Tanto Daryl quanto eu somos ex-pilotos de motocross e supercross da AMA Pro. Esperamos nos sobressair em qualquer coisa com duas rodas, então foi um pouco desanimador não sermos os melhores pilotos de Supermoto que o mundo já viu depois de nosso primeiro dia de tentativas. Mas, nós dois rimos ao lembrar da primeira vez que corremos em uma pista real do AMA Supercross.

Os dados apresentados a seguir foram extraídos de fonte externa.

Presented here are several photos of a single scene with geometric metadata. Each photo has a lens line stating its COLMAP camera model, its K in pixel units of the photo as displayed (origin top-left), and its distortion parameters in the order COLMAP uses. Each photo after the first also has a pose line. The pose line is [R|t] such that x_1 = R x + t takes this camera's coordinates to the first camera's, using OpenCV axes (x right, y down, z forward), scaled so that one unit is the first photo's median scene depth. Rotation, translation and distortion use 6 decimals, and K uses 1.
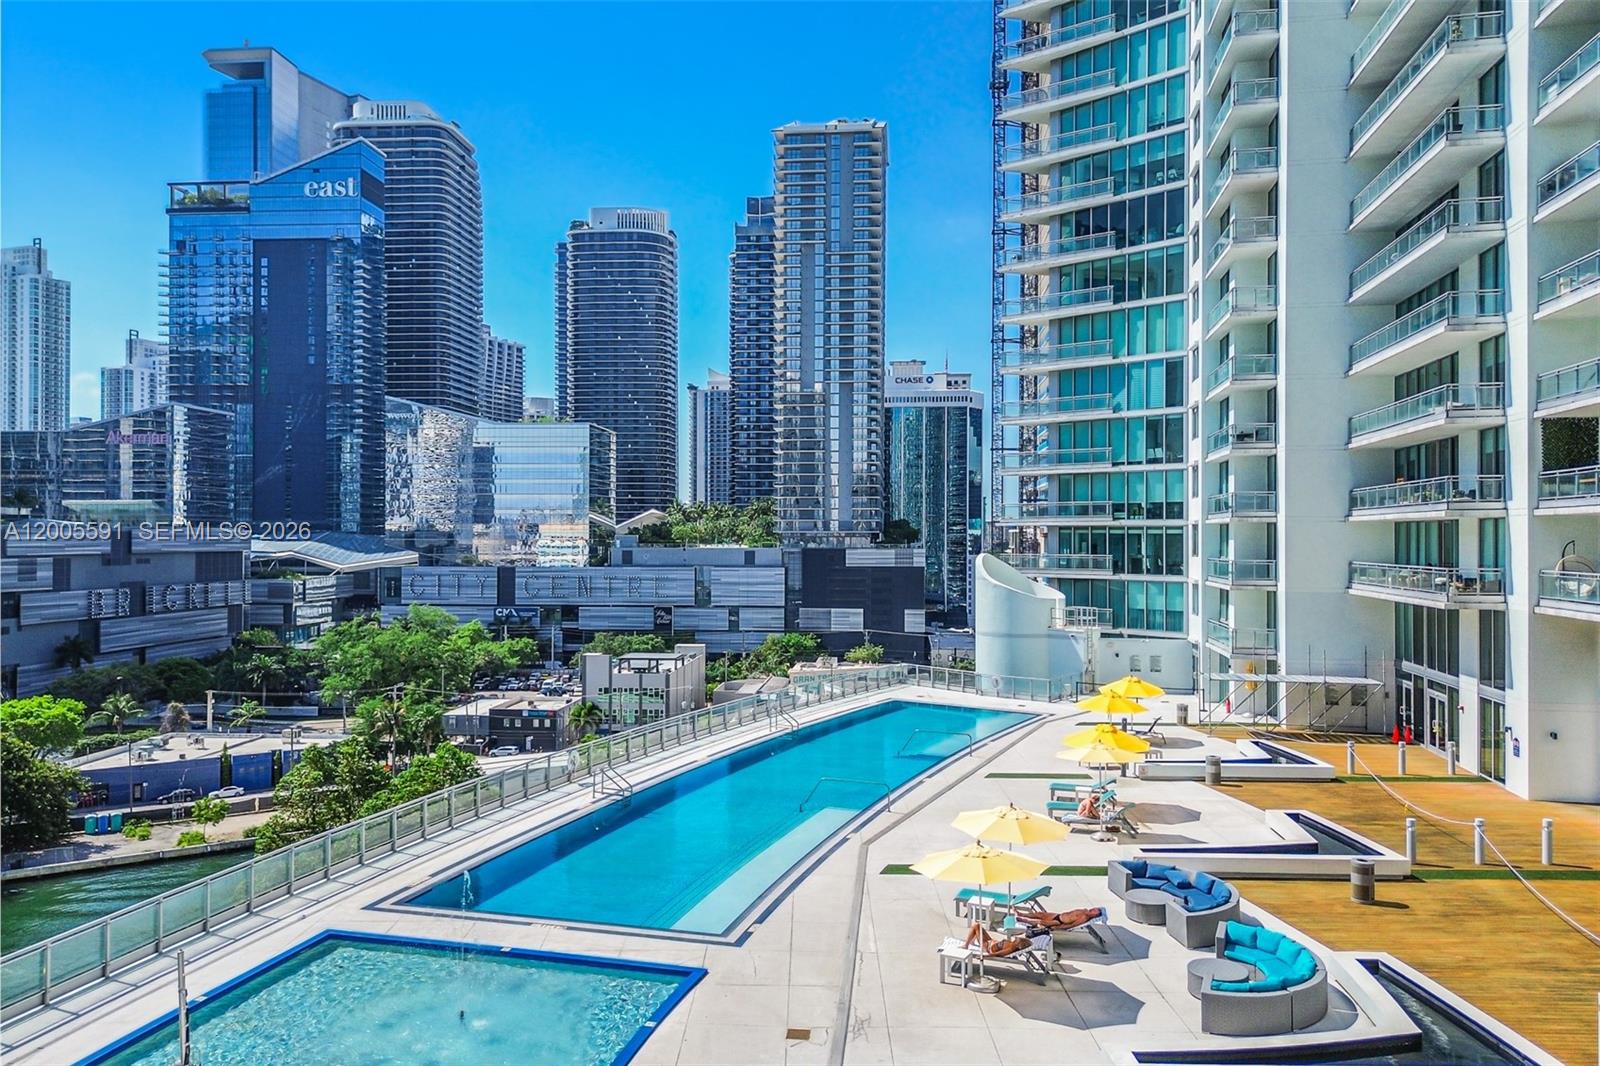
lens RADIAL K [[1133.1, 0, 800.0], [0, 1133.1, 533.0], [0, 0, 1]] dist [0.070527, -0.067444]
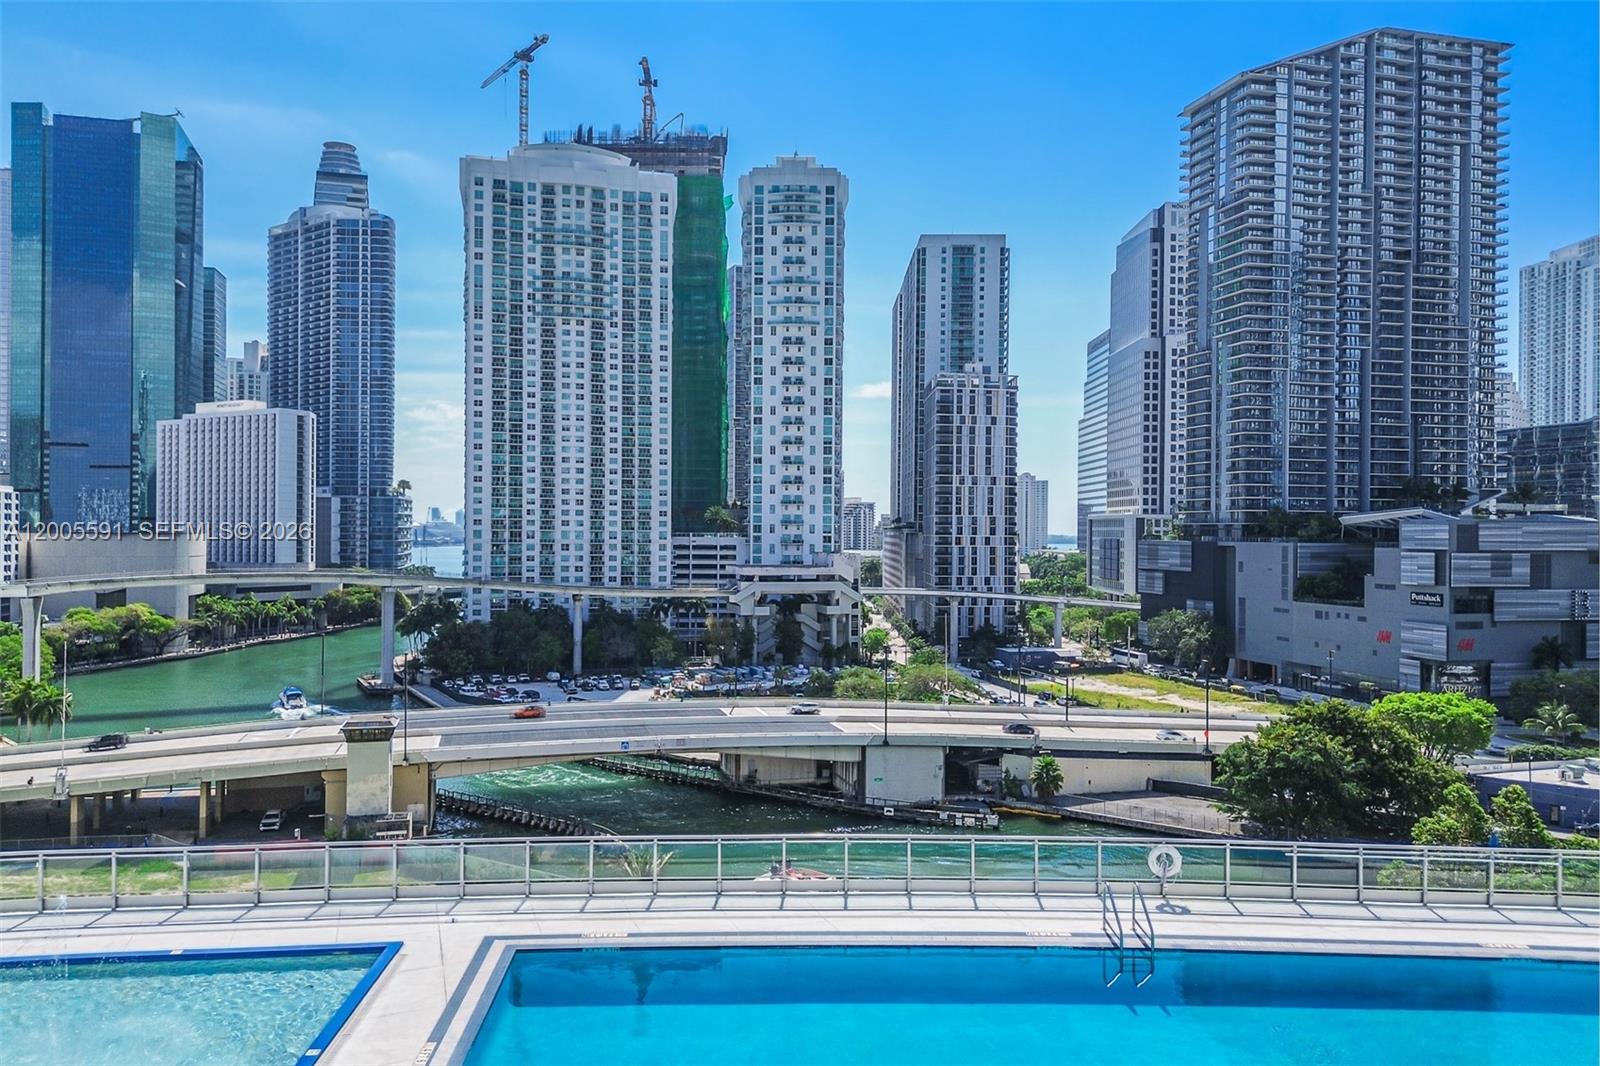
lens RADIAL K [[1134.2, 0, 802.5], [0, 1134.2, 532.8], [0, 0, 1]] dist [0.081535, -0.084868]
pose [[0.342234, 0.000349, -0.939615, 0.036320], [-0.001095, 0.999999, -0.000028, 0.003694], [0.939614, 0.001039, 0.342234, 0.075975]]
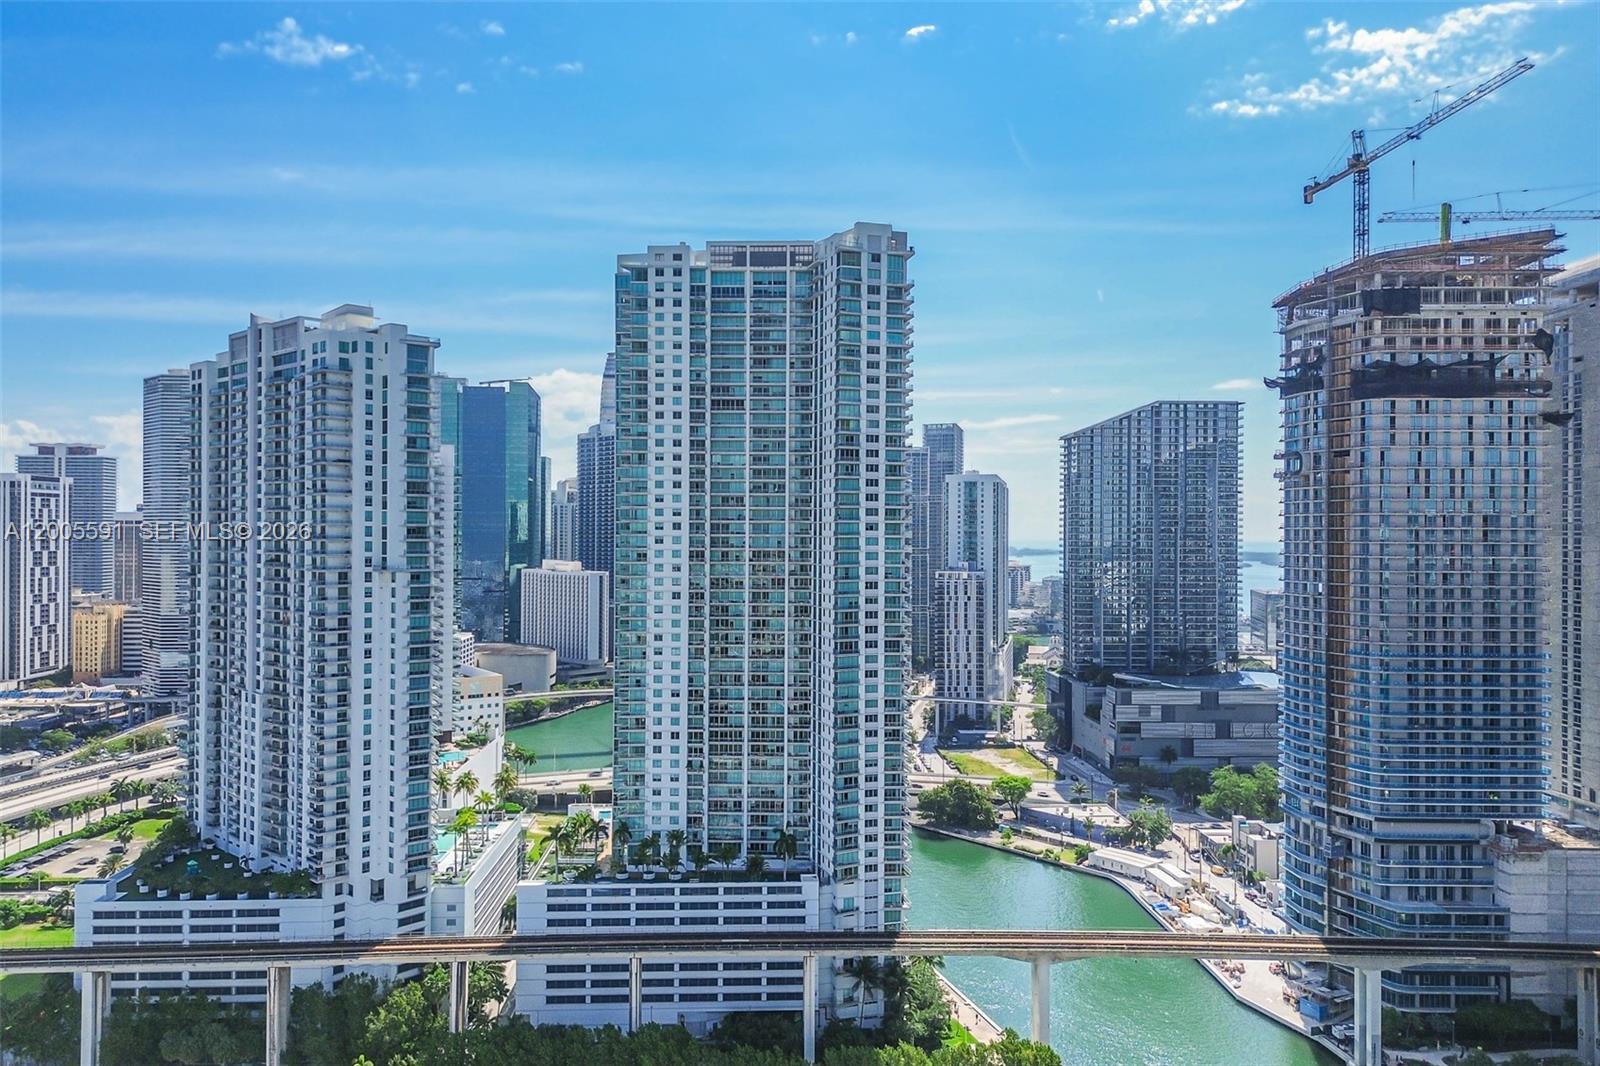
lens RADIAL K [[1143.1, 0, 799.5], [0, 1143.1, 530.4], [0, 0, 1]] dist [0.100937, -0.132787]
pose [[0.132833, -0.006173, -0.991119, 0.953249], [0.000906, 0.999981, -0.006107, -0.204634], [0.991138, -0.000087, 0.132836, 0.077101]]
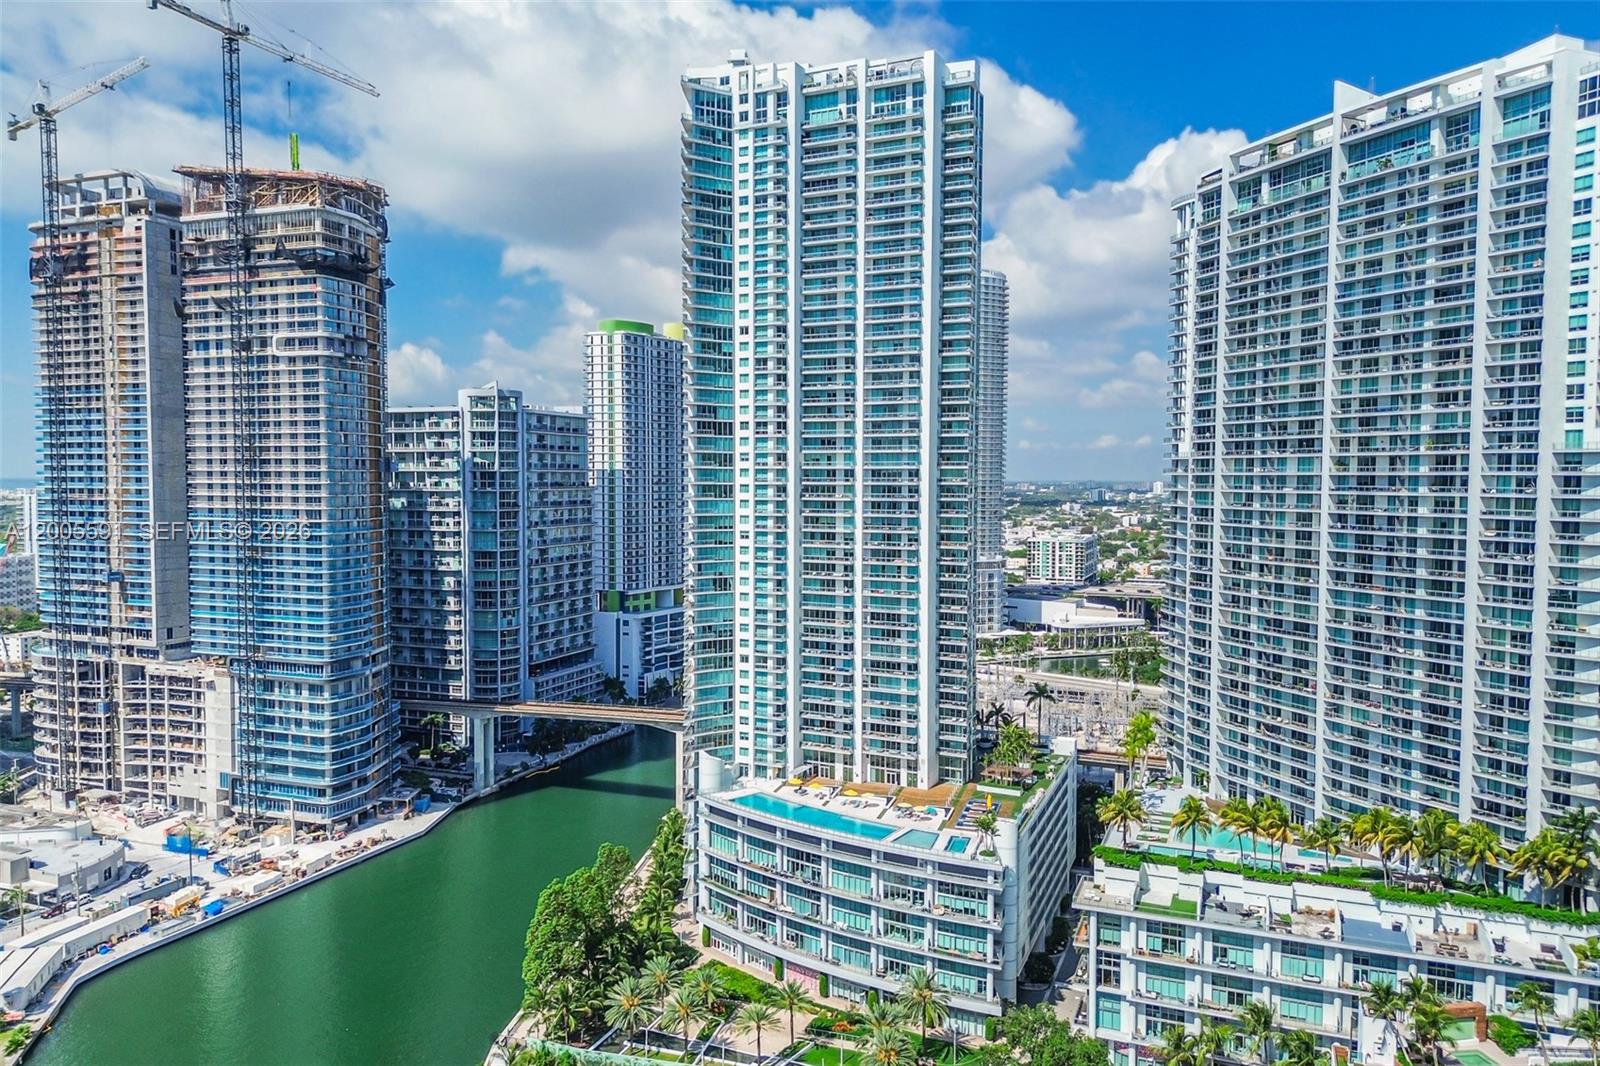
lens RADIAL K [[1133.1, 0, 800.0], [0, 1133.1, 533.0], [0, 0, 1]] dist [0.070527, -0.067444]
pose [[0.284646, -0.048866, 0.957386, -0.605641], [-0.007833, 0.998548, 0.053296, -0.165940], [-0.958601, -0.022669, 0.283850, -0.043682]]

Nada, nem mesmo pistas de teste de fábrica, prepara você para o quão íngremes são os saltos em uma pista de Supercross real. Mas, seja jogando Pac-Man, competindo em Supercross ou dando ré em uma moto Supermoto em uma curva de asfalto negro, a proficiência vem com prática, dedicação e mais de um acidente. Eu admito prontamente que não usei o TM SMX 450FI em todo o seu potencial, nem usei meus talentos naturais em todo o seu potencial. Mas, graças a uma máquina Supermoto excepcional, a ajuda dos meus amigos e a vontade de Ralf Schmidt de nos deixar bater com a sua moto, sei que se tivesse mais uma volta, estaria a dar o máximo.